### TASKS TO CARRY OUT
**a.** Decide whether each of these statements agrees with the figure caption on aberration correction in microendoscopes: (i) the axial projections use a 10 µm scale bar; (ii) the fluorescent bead was placed at the center of the field of view; (iii) the optical system is telecentric. For each one, answer yes or no and quote the deciding words from the caption.
**b.** Reproduce the part of the figure caption starting at "(a) Lateral and" and ending at "telecentric optical system).".

Figure 3—figure supplement 3
Aberration correction improves the PSF in the peripheral portions of the FOV in eFOV-microendoscopes.

(a) Lateral and axial projection of a z-stack of a subresolved fluorescent bead positioned at the border of the FOV and imaged with the uncorrected (left) and corrected (right) type I microendoscopes. Scale bars: 1 µm (lateral), 10 µm (axial). (b) Same as in (a) for type II microendoscopes. (c) Same as in (a) for type III microendoscopes. (d) Same as in (a) for type IV microendoscopes. Please note that the slight tilt of the axial PSF with respect to the optical axis in corrected microendoscopes reflects the curvature of the distal conjugated optical plane, as visible in Figures 1 and 3 (non telecentric optical system).

Items from a data source:

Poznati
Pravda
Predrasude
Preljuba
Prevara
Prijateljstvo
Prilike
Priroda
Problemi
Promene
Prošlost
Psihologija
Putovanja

### SOLUTIONS BY TASK
**a.**
(i) Yes: "Scale bars: 1 µm (lateral), 10 µm (axial)."
(ii) No: "a subresolved fluorescent bead positioned at the border of the FOV"
(iii) No: "(non telecentric optical system)"

**b.**
(a) Lateral and axial projection of a z-stack of a subresolved fluorescent bead positioned at the border of the FOV and imaged with the uncorrected (left) and corrected (right) type I microendoscopes. Scale bars: 1 µm (lateral), 10 µm (axial). (b) Same as in (a) for type II microendoscopes. (c) Same as in (a) for type III microendoscopes. (d) Same as in (a) for type IV microendoscopes. Please note that the slight tilt of the axial PSF with respect to the optical axis in corrected microendoscopes reflects the curvature of the distal conjugated optical plane, as visible in Figures 1 and 3 (non telecentric optical system).